Fifteen Years of Aggressive Discretionary Fiscal Policy

During the last two recessions, historically low interest rates have led to the unprecedented use of federal spending to provide stimulus for the economy. This has not been an effective approach and has caused a surge in federal debt. In “Fifteen Years of Aggressive Discretionary Fiscal Policy,” Keith Hall argues for a return to greater reliance on monetary policy and rules-based automatic stabilizers.


Over the past 15 years, US fiscal policy has taken a lead role in economic stabilization policy. In this role it has not performed well.

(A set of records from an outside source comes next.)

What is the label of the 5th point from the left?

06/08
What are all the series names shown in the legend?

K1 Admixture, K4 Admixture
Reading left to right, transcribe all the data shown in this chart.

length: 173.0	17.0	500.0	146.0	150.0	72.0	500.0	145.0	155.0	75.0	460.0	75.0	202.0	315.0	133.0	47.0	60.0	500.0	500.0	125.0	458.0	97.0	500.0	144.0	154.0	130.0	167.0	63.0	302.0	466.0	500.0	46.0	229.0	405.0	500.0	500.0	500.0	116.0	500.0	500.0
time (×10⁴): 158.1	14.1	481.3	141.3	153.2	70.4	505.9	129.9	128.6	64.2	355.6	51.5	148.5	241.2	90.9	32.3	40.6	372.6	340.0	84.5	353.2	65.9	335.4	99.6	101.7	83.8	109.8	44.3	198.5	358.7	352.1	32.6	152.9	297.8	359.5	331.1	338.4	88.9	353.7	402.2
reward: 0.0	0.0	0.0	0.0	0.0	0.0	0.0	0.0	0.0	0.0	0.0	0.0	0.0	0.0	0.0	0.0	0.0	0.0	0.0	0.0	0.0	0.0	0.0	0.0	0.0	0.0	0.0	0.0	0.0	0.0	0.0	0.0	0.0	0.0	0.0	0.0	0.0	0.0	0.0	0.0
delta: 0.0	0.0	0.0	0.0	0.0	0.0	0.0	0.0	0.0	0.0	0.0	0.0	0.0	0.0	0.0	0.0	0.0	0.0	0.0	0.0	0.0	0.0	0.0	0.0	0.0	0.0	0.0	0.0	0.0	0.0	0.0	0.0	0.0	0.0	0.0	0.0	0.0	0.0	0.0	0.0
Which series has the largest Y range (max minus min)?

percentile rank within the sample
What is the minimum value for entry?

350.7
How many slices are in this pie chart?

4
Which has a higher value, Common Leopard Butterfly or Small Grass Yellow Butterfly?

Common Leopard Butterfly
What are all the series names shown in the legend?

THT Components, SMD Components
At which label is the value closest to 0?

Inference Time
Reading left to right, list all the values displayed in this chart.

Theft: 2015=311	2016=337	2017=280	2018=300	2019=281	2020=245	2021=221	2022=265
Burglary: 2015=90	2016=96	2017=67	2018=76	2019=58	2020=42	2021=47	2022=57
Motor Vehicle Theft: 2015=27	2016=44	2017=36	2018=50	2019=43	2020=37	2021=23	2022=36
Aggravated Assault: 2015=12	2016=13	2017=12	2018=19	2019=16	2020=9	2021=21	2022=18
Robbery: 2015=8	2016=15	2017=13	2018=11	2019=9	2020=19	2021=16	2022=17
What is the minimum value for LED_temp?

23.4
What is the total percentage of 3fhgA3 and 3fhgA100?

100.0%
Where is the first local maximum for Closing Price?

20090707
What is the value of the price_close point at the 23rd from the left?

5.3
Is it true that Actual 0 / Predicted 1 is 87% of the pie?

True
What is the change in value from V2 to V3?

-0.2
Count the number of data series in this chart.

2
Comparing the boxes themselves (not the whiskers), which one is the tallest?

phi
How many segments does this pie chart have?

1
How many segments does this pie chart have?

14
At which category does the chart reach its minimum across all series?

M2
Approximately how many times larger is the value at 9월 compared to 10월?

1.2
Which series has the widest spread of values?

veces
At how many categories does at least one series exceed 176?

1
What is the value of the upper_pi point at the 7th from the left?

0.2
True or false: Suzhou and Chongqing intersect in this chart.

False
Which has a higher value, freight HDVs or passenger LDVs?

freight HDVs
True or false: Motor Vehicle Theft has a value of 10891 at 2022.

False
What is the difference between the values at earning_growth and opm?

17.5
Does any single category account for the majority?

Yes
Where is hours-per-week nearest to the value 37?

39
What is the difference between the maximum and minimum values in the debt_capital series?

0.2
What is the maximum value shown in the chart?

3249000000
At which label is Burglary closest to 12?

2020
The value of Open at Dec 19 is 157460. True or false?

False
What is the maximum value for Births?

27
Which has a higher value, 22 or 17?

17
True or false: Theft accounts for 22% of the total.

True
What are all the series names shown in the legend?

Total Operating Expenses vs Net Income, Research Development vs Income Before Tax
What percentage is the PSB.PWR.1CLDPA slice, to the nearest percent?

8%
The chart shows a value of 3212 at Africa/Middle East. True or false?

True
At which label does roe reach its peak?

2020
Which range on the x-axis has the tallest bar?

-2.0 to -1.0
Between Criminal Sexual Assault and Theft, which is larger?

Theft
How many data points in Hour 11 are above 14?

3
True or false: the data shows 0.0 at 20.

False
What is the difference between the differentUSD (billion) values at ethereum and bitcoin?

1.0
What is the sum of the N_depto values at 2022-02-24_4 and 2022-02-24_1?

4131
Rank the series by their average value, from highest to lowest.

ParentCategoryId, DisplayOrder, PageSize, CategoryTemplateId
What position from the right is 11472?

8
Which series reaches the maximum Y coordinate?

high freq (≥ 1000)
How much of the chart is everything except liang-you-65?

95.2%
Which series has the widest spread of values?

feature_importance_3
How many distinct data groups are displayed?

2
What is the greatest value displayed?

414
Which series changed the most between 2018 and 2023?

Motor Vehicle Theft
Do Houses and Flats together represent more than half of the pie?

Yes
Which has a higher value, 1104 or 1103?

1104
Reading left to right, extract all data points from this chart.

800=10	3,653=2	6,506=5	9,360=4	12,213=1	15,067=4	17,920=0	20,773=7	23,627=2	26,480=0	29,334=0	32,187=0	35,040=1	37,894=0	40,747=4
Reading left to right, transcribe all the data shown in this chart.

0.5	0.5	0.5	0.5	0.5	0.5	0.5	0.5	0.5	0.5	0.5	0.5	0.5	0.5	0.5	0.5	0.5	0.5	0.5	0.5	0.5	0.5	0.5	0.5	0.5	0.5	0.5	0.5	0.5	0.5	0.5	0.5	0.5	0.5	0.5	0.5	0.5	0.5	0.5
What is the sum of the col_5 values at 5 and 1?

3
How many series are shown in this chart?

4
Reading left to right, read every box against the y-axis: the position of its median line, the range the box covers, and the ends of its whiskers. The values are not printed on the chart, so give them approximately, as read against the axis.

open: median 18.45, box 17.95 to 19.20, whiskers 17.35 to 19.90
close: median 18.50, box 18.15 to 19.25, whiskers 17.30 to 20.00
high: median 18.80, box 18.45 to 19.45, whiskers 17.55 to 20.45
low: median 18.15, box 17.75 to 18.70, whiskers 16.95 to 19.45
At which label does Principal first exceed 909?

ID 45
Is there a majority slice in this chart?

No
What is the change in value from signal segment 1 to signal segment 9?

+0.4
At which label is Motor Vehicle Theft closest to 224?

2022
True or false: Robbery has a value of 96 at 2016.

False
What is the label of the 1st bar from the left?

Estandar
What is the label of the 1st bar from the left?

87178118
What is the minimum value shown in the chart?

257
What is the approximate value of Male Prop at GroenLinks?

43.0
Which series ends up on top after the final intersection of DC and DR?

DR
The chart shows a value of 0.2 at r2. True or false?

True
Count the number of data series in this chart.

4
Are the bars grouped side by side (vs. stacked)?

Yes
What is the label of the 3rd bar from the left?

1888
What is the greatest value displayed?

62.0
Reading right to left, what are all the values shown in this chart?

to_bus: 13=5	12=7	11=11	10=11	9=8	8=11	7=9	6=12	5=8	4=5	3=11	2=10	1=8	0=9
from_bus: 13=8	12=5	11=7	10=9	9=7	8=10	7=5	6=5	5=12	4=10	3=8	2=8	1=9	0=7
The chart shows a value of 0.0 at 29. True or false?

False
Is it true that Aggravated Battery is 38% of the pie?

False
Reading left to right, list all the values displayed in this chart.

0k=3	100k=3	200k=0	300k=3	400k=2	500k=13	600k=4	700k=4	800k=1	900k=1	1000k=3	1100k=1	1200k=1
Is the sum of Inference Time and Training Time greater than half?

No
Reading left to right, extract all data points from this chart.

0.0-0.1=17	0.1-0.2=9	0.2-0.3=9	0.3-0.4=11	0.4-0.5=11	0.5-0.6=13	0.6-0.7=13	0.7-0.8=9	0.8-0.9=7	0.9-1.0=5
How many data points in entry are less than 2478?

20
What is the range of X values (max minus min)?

  • Debt: The use of discretionary fiscal policy has caused the current surge in federal debt, up from $5 trillion in 2007 to nearly $22 trillion in 2021—from approximately 35 percent of GDP to 99 percent. In FY 2022 the primary deficit remained high at 3.6 percent of GDP, and debt continued to rise to $24.3 trillion.
  • Overheating: Discretionary fiscal policy continued to provide strong stimulus for the economy despite significant overheating and the highest inflation rate in more than 40 years (7.9 percent in 2022).
  • Inflation: The Federal Reserve has carried the entire burden of reversing the excess stimulus, and therefore inflationary pressure, and has raised the federal funds rate from 0.1 percent to well over 4.5 percent. Even now, continued high budget deficits are making it harder for the Fed to get inflation under control.

Until the Great Recession, discretionary fiscal policy was little used. Before that, monetary policy with assistance from the rules-based automatic stabilizers worked well.

Automatic stabilizers provide stimulus to the economy when there is a negative output gap and remove stimulus when the gap is gone. By contrast, the timing of discretionary fiscal policy’s impact has shown a considerable lag that does not always match changes in the output gap or the effect of automatic stabilizers. This mistiming means that discretionary policy has been unnecessarily costly in terms of a very high accumulation of debt without a very effective countercyclical stimulus.


Ideally, with short-term interest rates well above zero, the United States will return to limiting or ending discretionary fiscal policy and to relying on monetary policy for economic stabilization. If policymakers want fiscal policy to continue to play an important role during downturns in the economy, they should instead look to strengthening the rules-based automatic stabilizers.